Nessuno scandalo se Hamas usa le armi chimiche contro Israele
Tratto da Il Foglio del 17 settembre 2010

Le bombe al fosforo non fanno notizia se sono lanciate contro i civili israeliani.

Ieri le famose bombe al fosforo sono partite da Gaza contro i villaggi ebraici nel sud di Israele, da giorni sotto il tiro di Hamas. Israele denuncerà l’accaduto all’Onu, visto che l’uso di queste armi è proibito dalla convenzione di Ginevra. Quando Israele, durante l’operazione Piombo fuso, fece ricorso al fosforo, usato da tutti gli eserciti per illuminare il campo di battaglia, venne accusato di “crimini di guerra”. La stampa ne diede ampio risalto, raccontando i “bruciati vivi” da Israele, per poi essere smentita dalla stessa Croce Rossa internazionale. Hamas ieri non ha usato il fosforo per illuminare, ma per infliggere distruzione e quanto più dolore possibile. Utilizzato come arma, il fosforo è micidiale: le bolle di fosforo infuocate bruciano a contatto con la pelle e provocano anche ustioni di terzo grado. Rai- News24, durante la guerra in Iraq, tenne banco per mesi con un servizio inaccurato sull’uso delle bombe al fosforo da parte degli americani a Fallujah.

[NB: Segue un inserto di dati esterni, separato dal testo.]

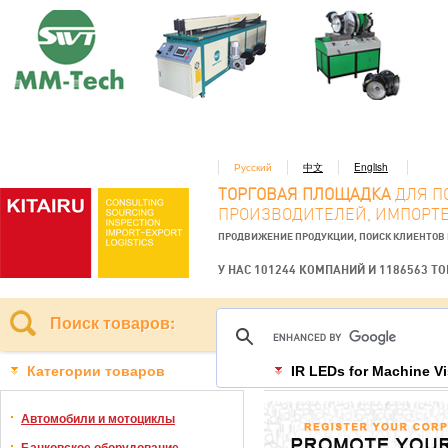
Русский
中文
English
ТОРГОВАЯ ПЛОЩАДКА
ДЛЯ П
ПРОИЗВОДИТЕЛЕЙ, ИМПОРТЕ
ПРОДВИЖЕНИЕ ПРОДУКЦИИ, ПОИСК КЛИЕНТОВ
У НАС 101244 КОМПАНИЙ И 1186563 Т
Поиск товаров:
Категории товаров
IR LEDs for Machine V
Автомобили и мотоциклы
Банковское оборудование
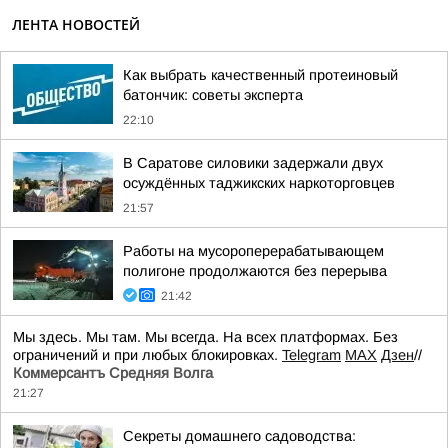
ЛЕНТА НОВОСТЕЙ
Как выбрать качественный протеиновый
батончик: советы эксперта
22:10
В Саратове силовики задержали двух
осуждённых таджикских наркоторговцев
21:57
Работы на мусороперерабатывающем
полигоне продолжаются без перерыва
21:42
Мы здесь. Мы там. Мы всегда. На всех платформах. Без
ограничений и при любых блокировках.
Telegram
MAX
Дзен
//
Коммерсантъ Средняя Волга
21:27
Секреты домашнего садоводства:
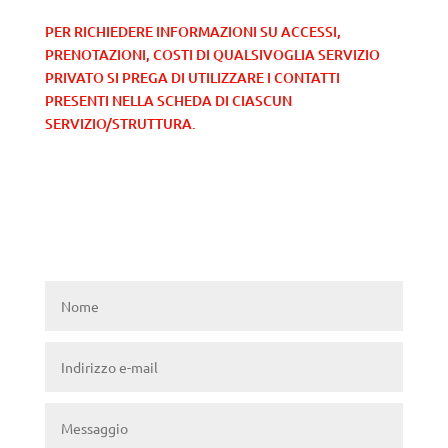
PER RICHIEDERE INFORMAZIONI SU ACCESSI,
PRENOTAZIONI, COSTI DI QUALSIVOGLIA SERVIZIO
PRIVATO SI PREGA DI UTILIZZARE I CONTATTI
PRESENTI NELLA SCHEDA DI CIASCUN
SERVIZIO/STRUTTURA.
Form pagina contatti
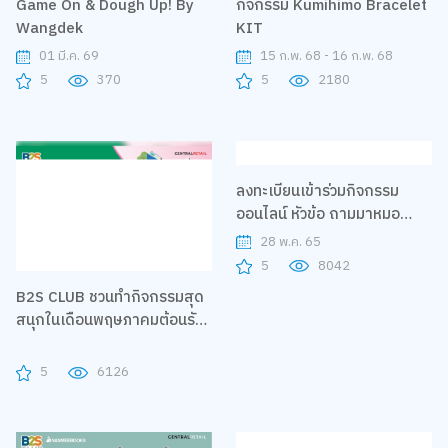
Game On & Dough Up! By
กิจกรรม Kumihimo Bracelet
Wangdek
KIT
01 มี.ค. 69
15 ก.พ. 68 - 16 ก.พ. 68
5
370
5
2180
B2S CLUB ชวนทำกิจกรรมสุด
ลงทะเบียนเข้าร่วมกิจกรรม
สนุกในเดือนพฤษภาคมต้อนรับ
ออนไลน์ หัวข้อ ถามมาหมอ
เปิดเทอม
อยากตอบ ตอน ADHA โลก
28 พ.ค. 65
(ของเด็ก) สมาธิสั้น กับคุณหมอ
5
6126
5
8042
มีมี่ - แพทย์หญิงปราณี ปวีณ
ชนา เจ้าของเพจ หมอแมวน้ำเล่า
เรื่อง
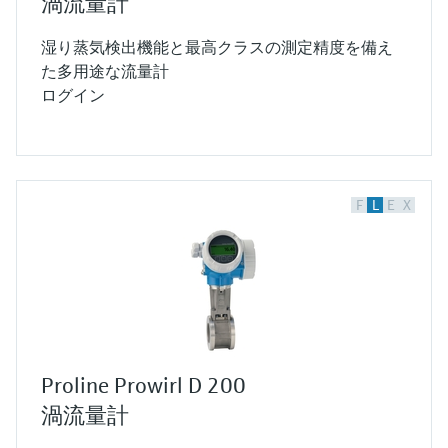
渦流量計
湿り蒸気検出機能と最高クラスの測定精度を備え
た多用途な流量計
ログイン
F
L
E
X
Proline Prowirl D 200
渦流量計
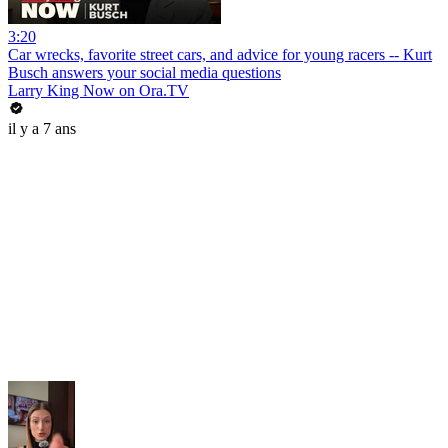
3:20
Car wrecks, favorite street cars, and advice for young racers -- Kurt
Busch answers your social media questions
Larry King Now on Ora.TV
il y a 7 ans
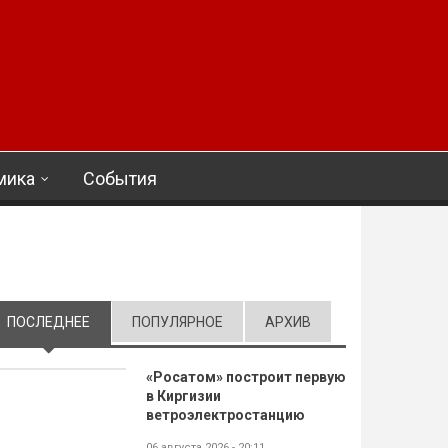
мика
События
ПОСЛЕДНЕЕ
(АКТИВНАЯ ВКЛАДКА)
ПОПУЛЯРНОЕ
АРХИВ
«Росатом» построит первую
в Киргизии
ветроэлектростанцию
06 августа 2026 - 20:11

Il diritto umanitario, costruito sui morti di Hiroshima, Dresda e San Lorenzo, è finito per diventare lo schermo con cui i guerrasantieri si fanno beffe di noi. Il fosforo non vende quando a farne le spese sono i soliti ebrei. Le esercitazioni israeliane a inizio estate in vista di un possibile attacco con armi chimiche sono passate in cavalleria. Hamas vive anche del nostro silenzio.